With the A350 XWB programme Airbus, for the first time, entered an exclusivity arrangement with an engine supplier – Rolls-Royce is the sole powerplant manufacturer for the type with its Trent XWB. But this exclusivity was only formalised relatively recently.

The Trent XWB is a three-shaft engine featuring a 22-blade fan of 3m (118in) diameter, an eight-stage intermediate compressor and a six-stage high-pressure compressor, with a 9.6:1 bypass ratio.

R-R’s basic model, the Trent XWB-84 for the A350-900, has a thrust of 84,200lb (374kN), while derated versions are available down to 74,200lb for the XWB-75. The most powerful model, for the A350-1000, was originally a 93,000lb-thrust engine but was bumped to 97,000lb as the XWB-97 when Airbus undertook a redesign of the -1000 in 2011.

This redesign aimed to increase the aircraft’s competitiveness with the Boeing 777-300ER, for which GE Aerospace’s GE90 was the sole engine. As part of the modification, and the need for a higher-thrust engine, R-R was handed its own exclusivity on the -1000.

Airbus had intended an engine choice for the A350 XWB, having offered a GE GEnx powerplant as well as the Trent 1700 for the A350’s original iteration as a straight rival to the 787.

GE had been the lead engine on the earlier A350 concept, and customers who had ordered this aircraft with the GEnx powerplant were interested in a GE option on the A350 XWB.

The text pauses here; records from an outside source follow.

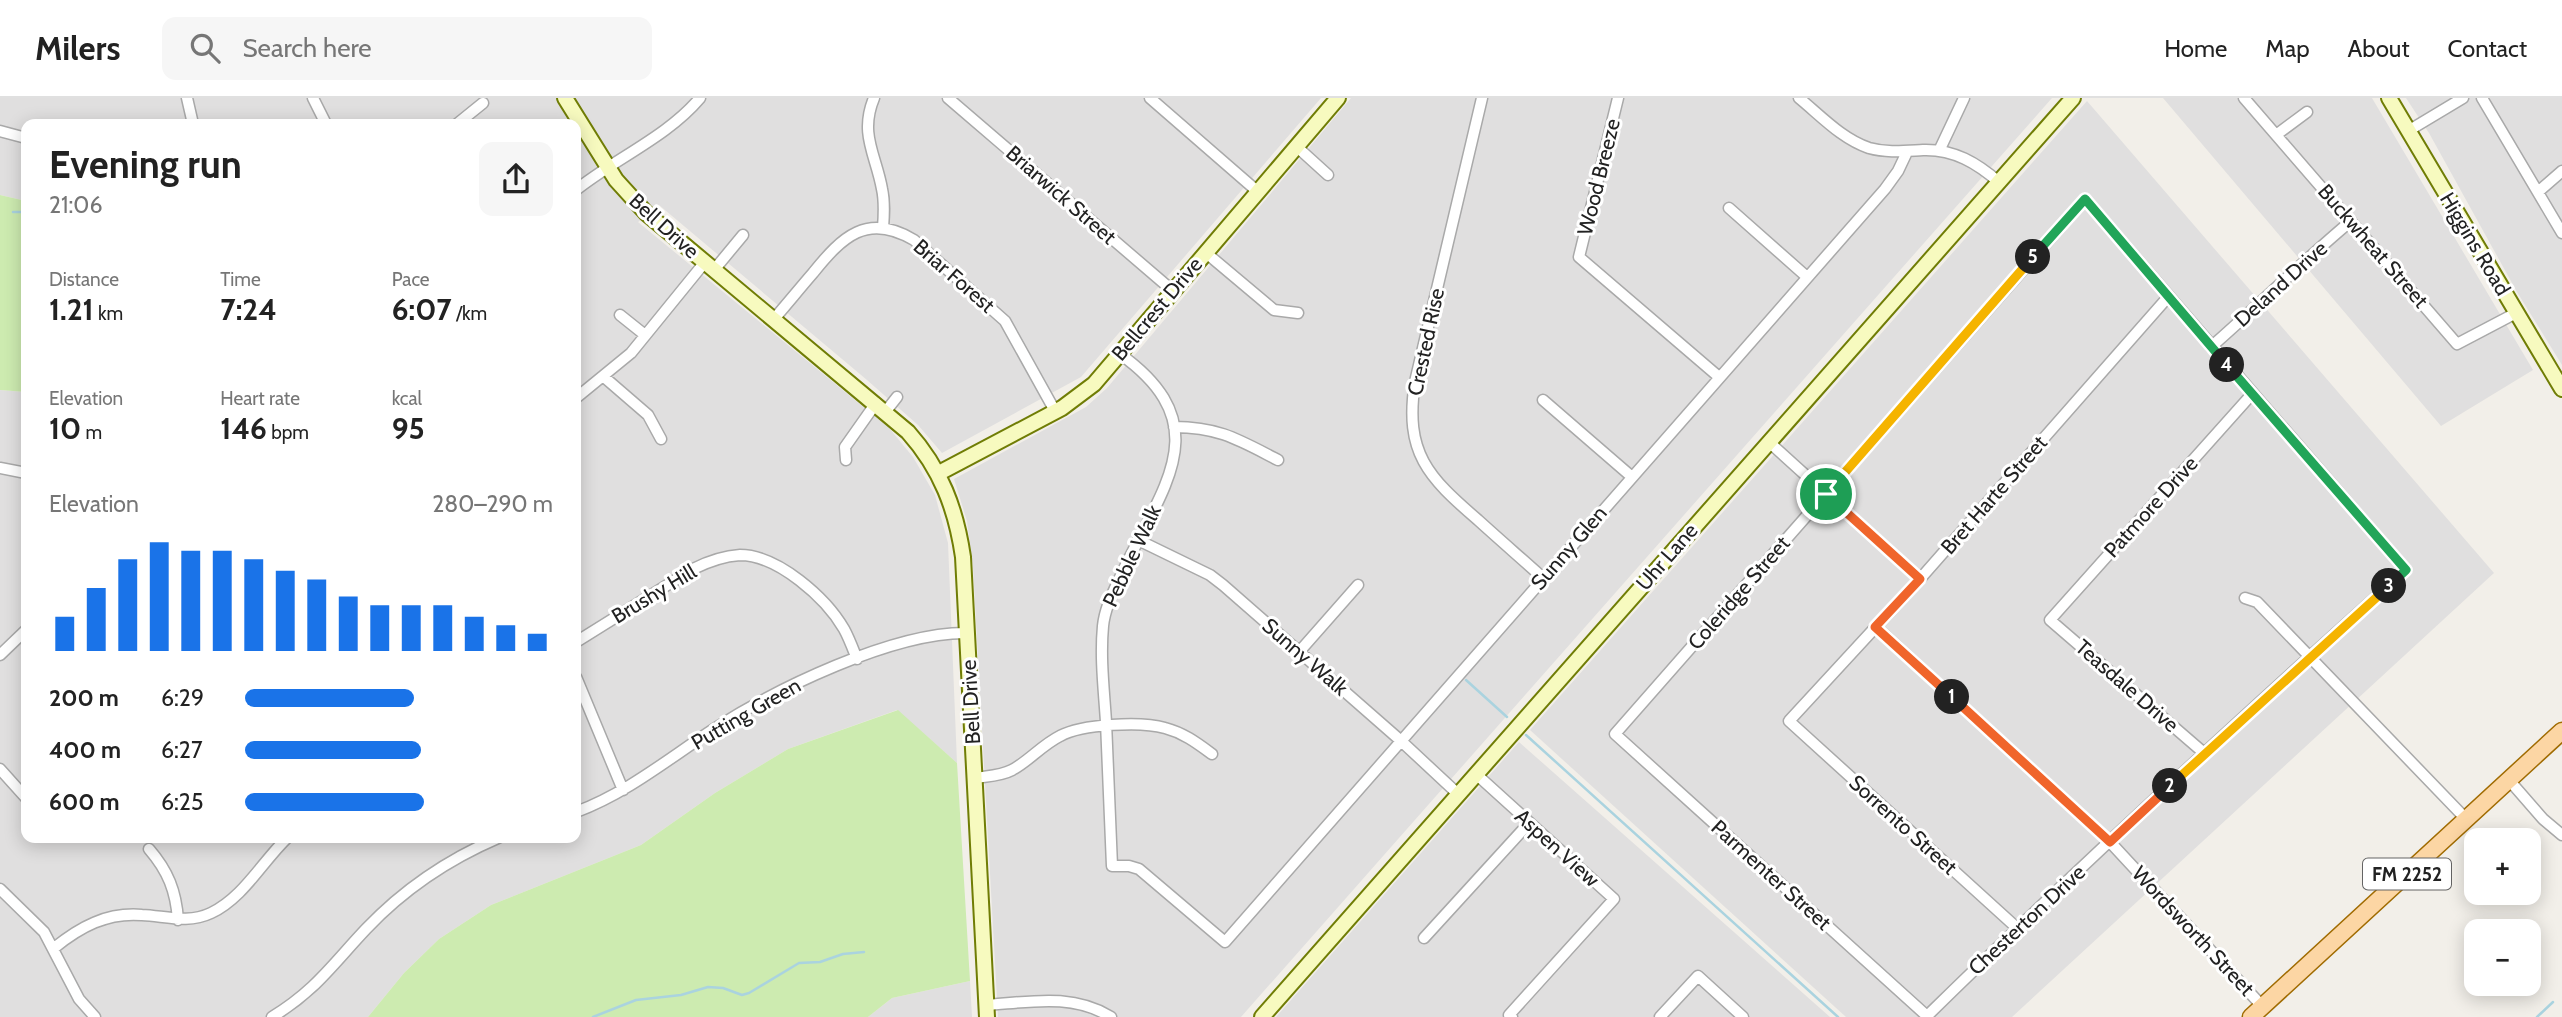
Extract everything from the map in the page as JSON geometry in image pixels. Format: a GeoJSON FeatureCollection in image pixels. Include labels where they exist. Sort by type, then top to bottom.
{"type":"FeatureCollection","features":[{"type":"Feature","properties":{"kind":"main road","name":"FM 2252"},"geometry":{"type":"LineString","coordinates":[[2257,1012],[2562,731]]}},
{"type":"Feature","properties":{"kind":"street"},"geometry":{"type":"LineString","coordinates":[[187,98],[192,119]]}},
{"type":"Feature","properties":{"kind":"street"},"geometry":{"type":"LineString","coordinates":[[313,98],[324,119]]}},
{"type":"Feature","properties":{"kind":"street","name":"Bell Drive"},"geometry":{"type":"LineString","coordinates":[[565,98],[578,119]]}},
{"type":"Feature","properties":{"kind":"street"},"geometry":{"type":"LineString","coordinates":[[581,186],[607,166],[677,122],[700,98]]}},
{"type":"Feature","properties":{"kind":"street"},"geometry":{"type":"LineString","coordinates":[[774,319],[834,247],[849,235],[862,230],[883,228],[882,187],[867,130],[868,115],[874,98]]}},
{"type":"Feature","properties":{"kind":"street","name":"Briarwick Street"},"geometry":{"type":"LineString","coordinates":[[948,98],[1173,291]]}},
{"type":"Feature","properties":{"kind":"street"},"geometry":{"type":"LineString","coordinates":[[1150,98],[1257,191]]}},
{"type":"Feature","properties":{"kind":"street","name":"Bellcrest Drive"},"geometry":{"type":"LineString","coordinates":[[939,473],[1086,392],[1338,98]]}},
{"type":"Feature","properties":{"kind":"street","name":"Wood Breeze"},"geometry":{"type":"LineString","coordinates":[[1618,98],[1579,257],[1719,377]]}},
{"type":"Feature","properties":{"kind":"street"},"geometry":{"type":"LineString","coordinates":[[1800,98],[1840,133],[1856,142],[1882,151],[1939,151],[1971,160],[2000,183]]}},
{"type":"Feature","properties":{"kind":"street"},"geometry":{"type":"LineString","coordinates":[[1939,151],[1964,98]]}},
{"type":"Feature","properties":{"kind":"street","name":"Uhr Lane"},"geometry":{"type":"LineString","coordinates":[[1262,1017],[2073,98]]}},
{"type":"Feature","properties":{"kind":"street","name":"Buckwheat Street"},"geometry":{"type":"LineString","coordinates":[[2244,98],[2457,344],[2516,313]]}},
{"type":"Feature","properties":{"kind":"street","name":"Higgins Road"},"geometry":{"type":"LineString","coordinates":[[2389,98],[2562,389]]}},
{"type":"Feature","properties":{"kind":"street"},"geometry":{"type":"LineString","coordinates":[[2408,131],[2463,98]]}},
{"type":"Feature","properties":{"kind":"street"},"geometry":{"type":"LineString","coordinates":[[2482,98],[2562,233]]}},
{"type":"Feature","properties":{"kind":"street","name":"Crested Rise"},"geometry":{"type":"LineString","coordinates":[[1482,99],[1415,382],[1412,402],[1413,427],[1422,458],[1433,477],[1448,494],[1544,578]]}},
{"type":"Feature","properties":{"kind":"street"},"geometry":{"type":"LineString","coordinates":[[463,119],[483,103]]}},
{"type":"Feature","properties":{"kind":"street"},"geometry":{"type":"LineString","coordinates":[[2276,135],[2307,112]]}},
{"type":"Feature","properties":{"kind":"street","name":"Bell Drive"},"geometry":{"type":"LineString","coordinates":[[581,124],[627,194],[881,407],[921,446],[947,490],[960,534],[987,1011]]}},
{"type":"Feature","properties":{"kind":"street"},"geometry":{"type":"LineString","coordinates":[[0,131],[21,137]]}},
{"type":"Feature","properties":{"kind":"street"},"geometry":{"type":"LineString","coordinates":[[1296,146],[1328,175]]}},
{"type":"Feature","properties":{"kind":"street","name":"Sunny Glen"},"geometry":{"type":"LineString","coordinates":[[1225,942],[1885,189],[1898,172],[1907,152]]}},
{"type":"Feature","properties":{"kind":"street"},"geometry":{"type":"LineString","coordinates":[[2538,192],[2562,171]]}},
{"type":"Feature","properties":{"kind":"street","name":"Coleridge Street"},"geometry":{"type":"LineString","coordinates":[[1615,734],[2085,199],[2168,297]]}},
{"type":"Feature","properties":{"kind":"street"},"geometry":{"type":"LineString","coordinates":[[1729,208],[1807,277]]}},
{"type":"Feature","properties":{"kind":"street","name":"Deland Drive"},"geometry":{"type":"LineString","coordinates":[[2211,346],[2351,221]]}},
{"type":"Feature","properties":{"kind":"street","name":"Briar Forest"},"geometry":{"type":"LineString","coordinates":[[883,228],[900,232],[914,240],[997,312],[1005,321],[1055,411]]}},
{"type":"Feature","properties":{"kind":"street"},"geometry":{"type":"LineString","coordinates":[[581,394],[631,353],[710,266],[743,235]]}},
{"type":"Feature","properties":{"kind":"street"},"geometry":{"type":"LineString","coordinates":[[1205,252],[1274,310],[1298,313]]}},
{"type":"Feature","properties":{"kind":"street"},"geometry":{"type":"LineString","coordinates":[[2168,297],[2252,394]]}},
{"type":"Feature","properties":{"kind":"street","name":"Bret Harte Street"},"geometry":{"type":"LineString","coordinates":[[1789,721],[1920,579],[2168,297]]}},
{"type":"Feature","properties":{"kind":"street"},"geometry":{"type":"LineString","coordinates":[[620,315],[645,335]]}},
{"type":"Feature","properties":{"kind":"street","name":"Pebble Walk"},"geometry":{"type":"LineString","coordinates":[[1120,354],[1141,369],[1168,404],[1174,427],[1175,457],[1170,475],[1105,612],[1102,644],[1112,866],[1139,869],[1225,942]]}},
{"type":"Feature","properties":{"kind":"street"},"geometry":{"type":"LineString","coordinates":[[604,377],[653,421],[661,439]]}},
{"type":"Feature","properties":{"kind":"street","name":"Chesterton Drive"},"geometry":{"type":"LineString","coordinates":[[1927,1016],[2204,753],[2406,570],[2252,394]]}},
{"type":"Feature","properties":{"kind":"street","name":"Patmore Drive"},"geometry":{"type":"LineString","coordinates":[[2050,620],[2252,394]]}},
{"type":"Feature","properties":{"kind":"street"},"geometry":{"type":"LineString","coordinates":[[846,460],[845,447],[881,407],[897,397]]}},
{"type":"Feature","properties":{"kind":"street"},"geometry":{"type":"LineString","coordinates":[[1543,400],[1632,477]]}},
{"type":"Feature","properties":{"kind":"street"},"geometry":{"type":"LineString","coordinates":[[1174,427],[1217,430],[1278,460]]}},
{"type":"Feature","properties":{"kind":"street"},"geometry":{"type":"LineString","coordinates":[[1769,442],[1920,579]]}},
{"type":"Feature","properties":{"kind":"street"},"geometry":{"type":"LineString","coordinates":[[0,468],[21,472]]}},
{"type":"Feature","properties":{"kind":"street","name":"Sunny Walk"},"geometry":{"type":"LineString","coordinates":[[1138,540],[1210,575],[1401,740],[1458,794]]}},
{"type":"Feature","properties":{"kind":"street","name":"Brushy Hill"},"geometry":{"type":"LineString","coordinates":[[581,639],[701,565],[741,555],[774,565],[789,572],[802,583],[836,617],[849,638],[857,659]]}},
{"type":"Feature","properties":{"kind":"street"},"geometry":{"type":"LineString","coordinates":[[1299,652],[1357,585]]}},
{"type":"Feature","properties":{"kind":"street"},"geometry":{"type":"LineString","coordinates":[[2245,598],[2257,602],[2466,819]]}},
{"type":"Feature","properties":{"kind":"street","name":"Teasdale Drive"},"geometry":{"type":"LineString","coordinates":[[2050,620],[2204,753]]}},
{"type":"Feature","properties":{"kind":"street","name":"Wordsworth Street"},"geometry":{"type":"LineString","coordinates":[[1875,627],[2110,842],[2257,1012]]}},
{"type":"Feature","properties":{"kind":"street","name":"Putting Green"},"geometry":{"type":"LineString","coordinates":[[581,810],[623,790],[744,710],[784,688],[857,659],[921,638],[967,633]]}},
{"type":"Feature","properties":{"kind":"street"},"geometry":{"type":"LineString","coordinates":[[0,655],[21,635]]}},
{"type":"Feature","properties":{"kind":"street"},"geometry":{"type":"LineString","coordinates":[[581,689],[623,790]]}},
{"type":"Feature","properties":{"kind":"street","name":"Sorrento Street"},"geometry":{"type":"LineString","coordinates":[[1789,721],[2017,928]]}},
{"type":"Feature","properties":{"kind":"street"},"geometry":{"type":"LineString","coordinates":[[975,778],[1012,770],[1044,745],[1076,729],[1148,725],[1166,728],[1194,740],[1212,754]]}},
{"type":"Feature","properties":{"kind":"street","name":"Parmenter Street"},"geometry":{"type":"LineString","coordinates":[[1615,734],[1927,1016]]}},
{"type":"Feature","properties":{"kind":"street"},"geometry":{"type":"LineString","coordinates":[[0,769],[21,792]]}},
{"type":"Feature","properties":{"kind":"street","name":"Aspen View"},"geometry":{"type":"LineString","coordinates":[[1476,774],[1614,900],[1509,1015],[1512,1017]]}},
{"type":"Feature","properties":{"kind":"street"},"geometry":{"type":"LineString","coordinates":[[2509,780],[2543,819],[2562,835]]}},
{"type":"Feature","properties":{"kind":"street"},"geometry":{"type":"LineString","coordinates":[[1424,938],[1529,823]]}},
{"type":"Feature","properties":{"kind":"street"},"geometry":{"type":"LineString","coordinates":[[54,948],[77,931],[107,918],[141,914],[178,920],[203,916],[228,902],[282,843]]}},
{"type":"Feature","properties":{"kind":"street"},"geometry":{"type":"LineString","coordinates":[[272,1017],[315,986],[366,929],[399,899],[434,873],[487,843]]}},
{"type":"Feature","properties":{"kind":"street"},"geometry":{"type":"LineString","coordinates":[[149,849],[162,864],[172,883],[178,920]]}},
{"type":"Feature","properties":{"kind":"street"},"geometry":{"type":"LineString","coordinates":[[0,890],[34,920],[54,948],[79,999],[95,1017]]}},
{"type":"Feature","properties":{"kind":"street"},"geometry":{"type":"LineString","coordinates":[[1660,1017],[1698,976],[1743,1017]]}},
{"type":"Feature","properties":{"kind":"street"},"geometry":{"type":"LineString","coordinates":[[987,1011],[1070,1001],[1089,1005],[1111,1017]]}},
{"type":"Feature","properties":{"kind":"shaded area"},"geometry":{"type":"Polygon","coordinates":[[[0,98],[1321,98],[1081,377],[942,453],[918,425],[867,380],[659,205],[638,222],[889,428],[913,457],[935,495],[948,543],[957,763],[897,710],[788,749],[715,793],[641,845],[491,905],[439,939],[404,973],[368,1017],[0,1017],[0,390],[21,392],[21,843],[581,843],[581,119],[21,119],[21,200],[0,195],[0,98]]]}},
{"type":"Feature","properties":{"kind":"shaded area"},"geometry":{"type":"Polygon","coordinates":[[[1351,98],[2052,98],[1241,1017],[998,1017],[973,567],[967,521],[954,479],[1086,407],[1107,388],[1351,98]]]}},
{"type":"Feature","properties":{"kind":"shaded area"},"geometry":{"type":"Polygon","coordinates":[[[2163,98],[2372,98],[2533,370],[2441,426],[2163,98]]]}},
{"type":"Feature","properties":{"kind":"shaded area"},"geometry":{"type":"Polygon","coordinates":[[[2406,98],[2562,98],[2562,365],[2517,292],[2429,133],[2406,98]]]}},
{"type":"Feature","properties":{"kind":"shaded area"},"geometry":{"type":"Polygon","coordinates":[[[2087,101],[2494,573],[2012,1017],[1846,1017],[1530,730],[2087,101]]]}},
{"type":"Feature","properties":{"kind":"shaded area"},"geometry":{"type":"Polygon","coordinates":[[[1519,742],[1830,1017],[1276,1017],[1519,742]]]}},
{"type":"Feature","properties":{"kind":"shaded area"},"geometry":{"type":"Polygon","coordinates":[[[970,981],[972,1017],[868,1017],[892,998],[970,981]]]}},
{"type":"Feature","properties":{"kind":"green space"},"geometry":{"type":"Polygon","coordinates":[[[0,195],[21,200],[21,392],[0,390],[0,195]]]}},
{"type":"Feature","properties":{"kind":"green space"},"geometry":{"type":"Polygon","coordinates":[[[898,710],[957,763],[970,981],[892,998],[868,1017],[368,1017],[404,973],[439,939],[491,905],[641,845],[715,793],[788,749],[898,710]]]}},
{"type":"Feature","properties":{"kind":"waterway"},"geometry":{"type":"LineString","coordinates":[[13,212],[21,212]]}},
{"type":"Feature","properties":{"kind":"waterway"},"geometry":{"type":"LineString","coordinates":[[1466,680],[1507,717]]}},
{"type":"Feature","properties":{"kind":"waterway"},"geometry":{"type":"LineString","coordinates":[[1526,735],[1838,1017]]}},
{"type":"Feature","properties":{"kind":"waterway"},"geometry":{"type":"LineString","coordinates":[[593,1017],[636,1000],[681,995],[708,987],[723,988],[742,995],[799,963],[820,962],[843,954],[864,952]]}},
{"type":"Feature","properties":{"kind":"waterway"},"geometry":{"type":"LineString","coordinates":[[2537,1017],[2553,1002]]}},
{"type":"Feature","properties":{"kind":"route"},"geometry":{"type":"LineString","coordinates":[[2085,199],[2406,570],[2110,842],[1875,627],[1920,579],[1826,494],[2085,199]]}}]}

But GE was reluctant to provide an engine for the A350-1000, owing to the possibility of cannibalising its 777 position, and Airbus could not conclude an agreement for the smaller A350 XWB variants – which, at the time, included both the -900 and -800.

Trent XWB

Source: Airbus

Rolls-Royce’s Trent XWB is the exclusive powerplant for A350 family

Absence of a GE option gave R-R de facto exclusivity on the A350 family, although blade-durability issues on certain Trent models plus emergence of GE’s new GE9X engine for the 777X briefly raised the possibility of a rethink.

But Airbus and R-R quashed the idea in 2021, revealing a full Trent XWB exclusivity pact on all A350s to 2030, by which point R-R aims to have its new UltraFan engine available for consideration.

Meanwhile, service entry for an Enhanced Performance (EP) variant of the Trent XWB-84 selected by Singapore Airlines (SIA) in 2016 has slipped until the middle of the decade.

SIA had initially expected to field the update from late-2019, but now says it expects to “take delivery of the Trent XWB-84 EP engines from the first quarter of 2025”. They will “be used mainly” on its fleet of A350-900 Ultra Long-Range aircraft, offering a projected 1% improvement in fuel consumption.